Don’t think you can’t get sunburn on cloudy days, because you can, it can be prevented by simply using sunscreen and covering up.

  I had several appointments with a plastic surgeon, just in case the surgery would be more extensive than first thought.

  When the day arrived for the surgery, the plastic surgeon came in to help with the operation, as they didn’t know how much of my lower lip was affected until they started cutting.

  It wasn’t as bad as it could have been, they took a big chunk of my lower lip as well as a sizeable piece on the inside, which needed to be removed, and then my lower lip was stretched to fill in the gap. Fortunately, for me, it didn’t appear it had spread any farther.

  Results came back indicating it was Squeamish cell and not Melanoma and they thought they had gotten it all, but I’d had to come back for regular checkups to run tests to make sure it hadn’t returned, and after several years of checkups, I’m now cancer free and a whole lot wiser.

  I’ve always been an outdoorsmen, hunting, fishing trapping, outside all the time and I knew the sun could give me problems, but I never really took enough time to protect myself.

  When I was guiding and fishing tournaments, I didn’t use much, if any sunscreen as I worried about getting scent on my hands, which would affect my ability to catch fish.

  Which is really “”STUPID,  so what if I catch a few less fish each trip, if I get skin cancer, I’m going to have a lot less trip if I die at an early age from not protecting myself from the sun.

  These days, I worry about skin cancer, as we all should, especially if you’re spending much time outdoors.

  Skin cancer is the most common form of cancer in the United States and easy to prevent. There are three types of skin cancer with two most common types being basal cell and squamous cell cancer. 

  Basil cell is the one that most people are familiar with, it’s the type a doctor removes by freezing or burning off.  It’s usually found on the head, face, neck, ears, hands and arms. It too can be dangerous and if not taken care of in its early stage can spread.

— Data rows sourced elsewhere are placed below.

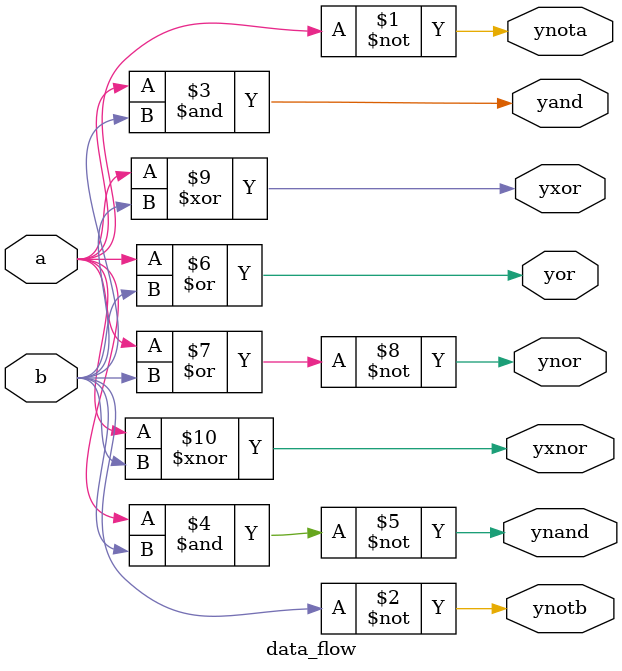
<source format=v>
module data_flow(a,b,ynota,ynotb,yand,ynand,yor,ynor,yxor,yxnor);
input a,b;
output ynota,ynotb,yand,ynand,yor,ynor,yxor,yxnor;

assign ynota=~a,
ynotb=~b,
yand=a&b,
ynand=~(a&b),
yor=a|b,
ynor=~(a|b),
yxor=a^b,
yxnor= a~^b;
endmodule


</source>
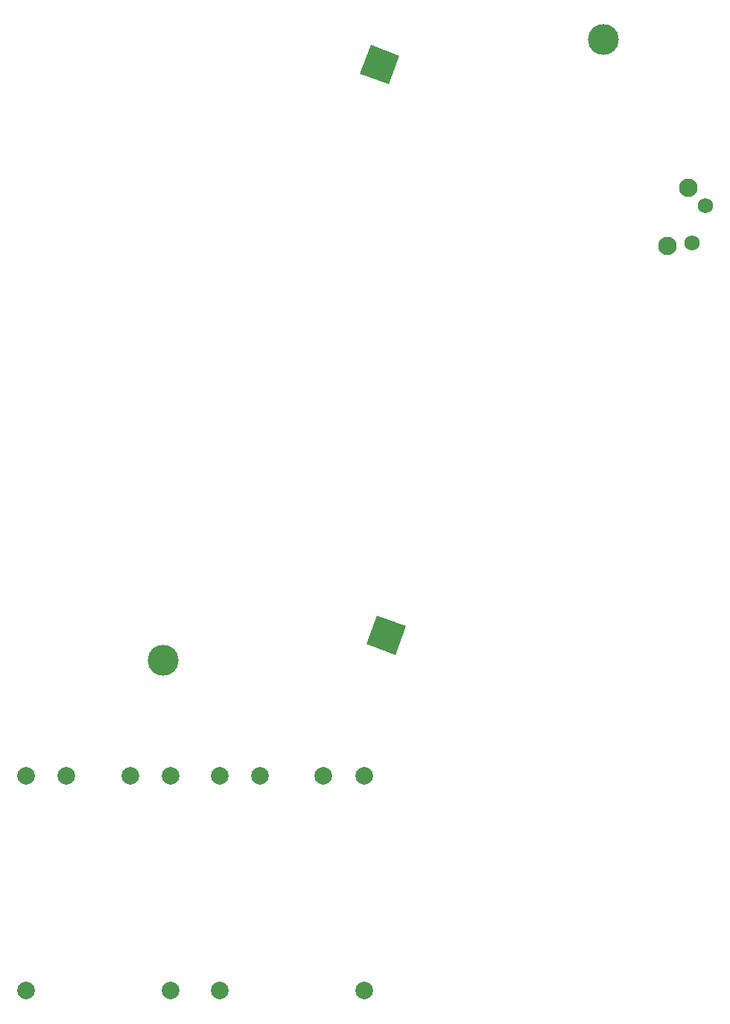
<source format=gbr>
G04 #@! TF.FileFunction,Copper,L2,Bot,Signal*
%FSLAX46Y46*%
G04 Gerber Fmt 4.6, Leading zero omitted, Abs format (unit mm)*
G04 Created by KiCad (PCBNEW 4.0.7) date 01/15/25 18:48:17*
%MOMM*%
%LPD*%
G01*
G04 APERTURE LIST*
%ADD10C,0.100000*%
%ADD11C,2.000000*%
%ADD12C,3.500000*%
%ADD13C,2.100000*%
%ADD14C,1.750000*%
G04 APERTURE END LIST*
D10*
D11*
X84800000Y-134800000D03*
X89400000Y-134800000D03*
X96600000Y-134800000D03*
X101200000Y-134800000D03*
X84800000Y-159200000D03*
X101200000Y-159200000D03*
D12*
X128376901Y-51121978D03*
D10*
G36*
X104797378Y-121022844D02*
X101508454Y-119825774D01*
X102705524Y-116536850D01*
X105994448Y-117733920D01*
X104797378Y-121022844D01*
X104797378Y-121022844D01*
G37*
D12*
X78374550Y-121657869D03*
D10*
G36*
X101954073Y-51757003D02*
X105242997Y-52954073D01*
X104045927Y-56242997D01*
X100757003Y-55045927D01*
X101954073Y-51757003D01*
X101954073Y-51757003D01*
G37*
D13*
X135690129Y-74560999D03*
D14*
X138460909Y-74228617D03*
X140000000Y-70000000D03*
D13*
X138087691Y-67973754D03*
D11*
X62800000Y-134800000D03*
X67400000Y-134800000D03*
X74600000Y-134800000D03*
X79200000Y-134800000D03*
X62800000Y-159200000D03*
X79200000Y-159200000D03*
M02*

</source>
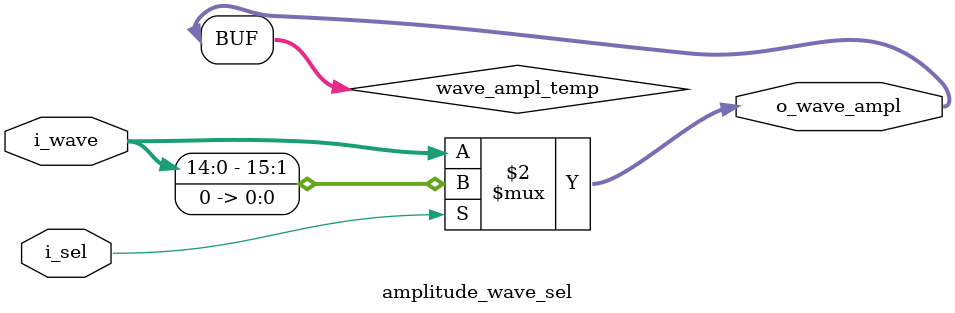
<source format=sv>
module amplitude_wave_sel(
  input  logic [15:0] i_wave,
  input  logic i_sel,
  output logic [15:0] o_wave_ampl
);
  logic [15:0] wave_ampl_temp;
  always_comb begin
    wave_ampl_temp = (i_sel) ? {i_wave[14:0],1'b0} : i_wave;
  end
  assign o_wave_ampl = wave_ampl_temp;
endmodule
</source>
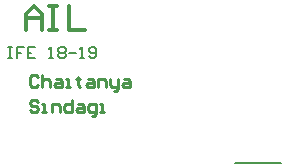
<source format=gto>
G04*
G04 #@! TF.GenerationSoftware,Altium Limited,Altium Designer,19.0.14 (431)*
G04*
G04 Layer_Color=65535*
%FSLAX25Y25*%
%MOIN*%
G70*
G01*
G75*
%ADD10C,0.00591*%
%ADD11C,0.00800*%
%ADD12C,0.00900*%
%ADD13C,0.01181*%
D10*
X135039Y75197D02*
X146850D01*
X138779D02*
X150591D01*
D11*
X59461Y113848D02*
X60661D01*
X60061D01*
Y110249D01*
X59461D01*
X60661D01*
X64860Y113848D02*
X62461D01*
Y112048D01*
X63660D01*
X62461D01*
Y110249D01*
X68458Y113848D02*
X66059D01*
Y110249D01*
X68458D01*
X66059Y112048D02*
X67259D01*
X73257Y110249D02*
X74457D01*
X73857D01*
Y113848D01*
X73257Y113248D01*
X76256D02*
X76856Y113848D01*
X78055D01*
X78655Y113248D01*
Y112648D01*
X78055Y112048D01*
X78655Y111448D01*
Y110849D01*
X78055Y110249D01*
X76856D01*
X76256Y110849D01*
Y111448D01*
X76856Y112048D01*
X76256Y112648D01*
Y113248D01*
X76856Y112048D02*
X78055D01*
X79855D02*
X82254D01*
X83454Y110249D02*
X84653D01*
X84053D01*
Y113848D01*
X83454Y113248D01*
X86453Y110849D02*
X87053Y110249D01*
X88252D01*
X88852Y110849D01*
Y113248D01*
X88252Y113848D01*
X87053D01*
X86453Y113248D01*
Y112648D01*
X87053Y112048D01*
X88852D01*
D12*
X69314Y104014D02*
X68647Y104680D01*
X67314D01*
X66648Y104014D01*
Y101348D01*
X67314Y100682D01*
X68647D01*
X69314Y101348D01*
X70647Y104680D02*
Y100682D01*
Y102681D01*
X71313Y103348D01*
X72646D01*
X73312Y102681D01*
Y100682D01*
X75312Y103348D02*
X76645D01*
X77311Y102681D01*
Y100682D01*
X75312D01*
X74646Y101348D01*
X75312Y102015D01*
X77311D01*
X78644Y100682D02*
X79977D01*
X79311D01*
Y103348D01*
X78644D01*
X82643Y104014D02*
Y103348D01*
X81976D01*
X83309D01*
X82643D01*
Y101348D01*
X83309Y100682D01*
X85975Y103348D02*
X87308D01*
X87975Y102681D01*
Y100682D01*
X85975D01*
X85309Y101348D01*
X85975Y102015D01*
X87975D01*
X89307Y100682D02*
Y103348D01*
X91307D01*
X91973Y102681D01*
Y100682D01*
X93306Y103348D02*
Y101348D01*
X93973Y100682D01*
X95972D01*
Y100015D01*
X95305Y99349D01*
X94639D01*
X95972Y100682D02*
Y103348D01*
X97971D02*
X99304D01*
X99971Y102681D01*
Y100682D01*
X97971D01*
X97305Y101348D01*
X97971Y102015D01*
X99971D01*
X69314Y95723D02*
X68647Y96389D01*
X67314D01*
X66648Y95723D01*
Y95056D01*
X67314Y94390D01*
X68647D01*
X69314Y93723D01*
Y93057D01*
X68647Y92390D01*
X67314D01*
X66648Y93057D01*
X70647Y92390D02*
X71980D01*
X71313D01*
Y95056D01*
X70647D01*
X73979Y92390D02*
Y95056D01*
X75978D01*
X76645Y94390D01*
Y92390D01*
X80643Y96389D02*
Y92390D01*
X78644D01*
X77978Y93057D01*
Y94390D01*
X78644Y95056D01*
X80643D01*
X82643D02*
X83976D01*
X84642Y94390D01*
Y92390D01*
X82643D01*
X81976Y93057D01*
X82643Y93723D01*
X84642D01*
X87308Y91057D02*
X87975D01*
X88641Y91724D01*
Y95056D01*
X86642D01*
X85975Y94390D01*
Y93057D01*
X86642Y92390D01*
X88641D01*
X89974D02*
X91307D01*
X90640D01*
Y95056D01*
X89974D01*
D13*
X65354Y119685D02*
Y124933D01*
X67978Y127557D01*
X70602Y124933D01*
Y119685D01*
Y123621D01*
X65354D01*
X73226Y127557D02*
X75850D01*
X74538D01*
Y119685D01*
X73226D01*
X75850D01*
X79785Y127557D02*
Y119685D01*
X85033D01*
M02*

</source>
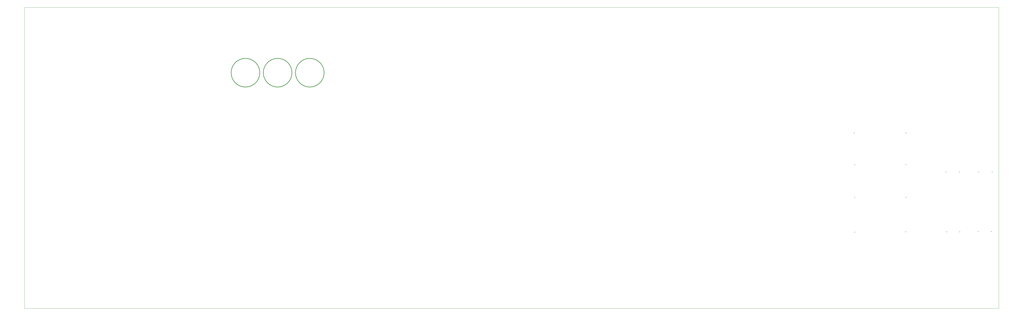
<source format=gm1>
G04*
G04 #@! TF.GenerationSoftware,Altium Limited,Altium Designer,18.0.12 (696)*
G04*
G04 Layer_Color=16711935*
%FSLAX25Y25*%
%MOIN*%
G70*
G01*
G75*
%ADD10C,0.01000*%
%ADD15C,0.00394*%
%ADD24C,0.00100*%
D10*
X522996Y411307D02*
G03*
X522996Y411307I-25000J0D01*
G01*
X466881Y411307D02*
G03*
X466881Y411307I-25000J0D01*
G01*
X410767D02*
G03*
X410767Y411307I-25000J0D01*
G01*
D15*
X1607142Y238172D02*
X1608717D01*
X1607929Y237384D02*
Y238959D01*
X1630713Y238000D02*
X1632287D01*
X1631500Y237213D02*
Y238787D01*
X1664929Y237384D02*
Y238959D01*
X1664142Y238172D02*
X1665717D01*
X1688500Y237384D02*
Y238959D01*
X1687713Y238172D02*
X1689287D01*
X1686213Y134200D02*
X1687787D01*
X1687000Y133413D02*
Y134987D01*
X1663366Y134456D02*
X1664941D01*
X1664153Y133669D02*
Y135243D01*
X1631900Y133113D02*
Y134687D01*
X1631113Y133900D02*
X1632687D01*
X1609000Y133113D02*
Y134687D01*
X1608213Y133900D02*
X1609787D01*
X1536740D02*
X1538315D01*
X1537527Y133113D02*
Y134687D01*
X1448500Y132447D02*
Y134022D01*
X1447713Y133235D02*
X1449287D01*
X1537213Y194000D02*
X1538787D01*
X1538000Y193213D02*
Y194787D01*
X1448500Y193213D02*
Y194787D01*
X1447713Y194000D02*
X1449287D01*
X1537213Y251000D02*
X1538787D01*
X1538000Y250213D02*
Y251787D01*
X1448500Y250213D02*
Y251787D01*
X1447713Y251000D02*
X1449287D01*
X1448027Y305213D02*
Y306787D01*
X1447240Y306000D02*
X1448815D01*
X1537213D02*
X1538787D01*
X1538000Y305213D02*
Y306787D01*
D24*
X0Y525000D02*
X1700000D01*
Y0D02*
Y525000D01*
X0Y0D02*
X1700000D01*
X0D02*
Y525000D01*
M02*

</source>
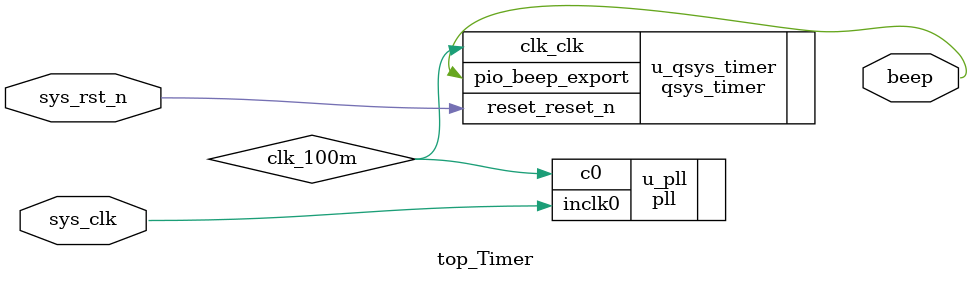
<source format=v>

module top_Timer(
    input   sys_clk,
    input   sys_rst_n,

    output  beep        //蜂鸣器
);

//wire define
wire  clk_100m;         

//例化pll模块
pll	u_pll(
    .inclk0             (sys_clk),              
    .c0                 (clk_100m)
    );	

//例化Qsys系统
qsys_timer u_qsys_timer(
    .clk_clk            (clk_100m),
    .reset_reset_n      (sys_rst_n),
    
    .pio_beep_export    (beep) 
    );
	
endmodule 
</source>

  Squamous cell cancer, as I had is more serious as it may spread quickly if not taken care of and surgically removed.  Melanoma is more dangerous as it can spread all over the body quickly, but it is less common.

  It’s a cold hard fact, anyone can get skin cancer, but it is most common in people who


    1. Spend a lot of time in the sun or have been sunburned

    2. Have light-colored skin, hair and eyes

    3. Have a family member with skin cancer

    4.  Are over age 50


  Each year, there are over a million cases of non-melanoma skin cancers diagnosed in the U.S. and the incidences are rising.

  What’s unbelievable, is, many of these cases could be prevented by simply avoiding prolonged exposure to the sun, protecting your skin with clothing and by using a good


  It’s hard to believe that all it takes to protect yourself from skin cancer is to apply sunscreen.

  Make sure you know what you’re buying when it comes to purchasing sunscreen, as there’s a huge difference between sunscreens!  Purchase one with a Sun Protection Factor SPF of at least 15 and one offering both UA and UAB protection, waterproof and sweat proof.

  Apply the sunscreen liberally thirty minutes before going out into the sun and it’s a good idea to reapply it every 15 to 30 minutes after that.

  Reapplication is the big thing when it comes to applying sunscreen, your nose, ears and lips really need to be protected because they’re hanging out there and will receive the largest amount of sun.

  There’re numerous lip ointments with an SPF of 15 such as Dermatone lip balm, that not only keeps your lips moisturized when you’re in the sun; they’re also going to protect them from the harmful effects of the sun.

  Like other sunscreen products, you’ll want to use lip treatments offering at least a 15 SPF.

  If you’re an angler like me,  and worried about getting the smell on your hands, There are several companies such as Dermatone that make Ultimate Sunscreen for Fishermen that’s fragrance free and one that won’t degrade your fishing line.

  I was lucky, but I wouldn’t want to rely on luck when it comes to getting skin cancer.

  Don’t let cancer stop you from enjoying life and the great outdoors!

  Cover up, apply sunscreen, avoid excess exposure to the sun, and your outdoors experiences will be a long one and be a lot more enjoyable.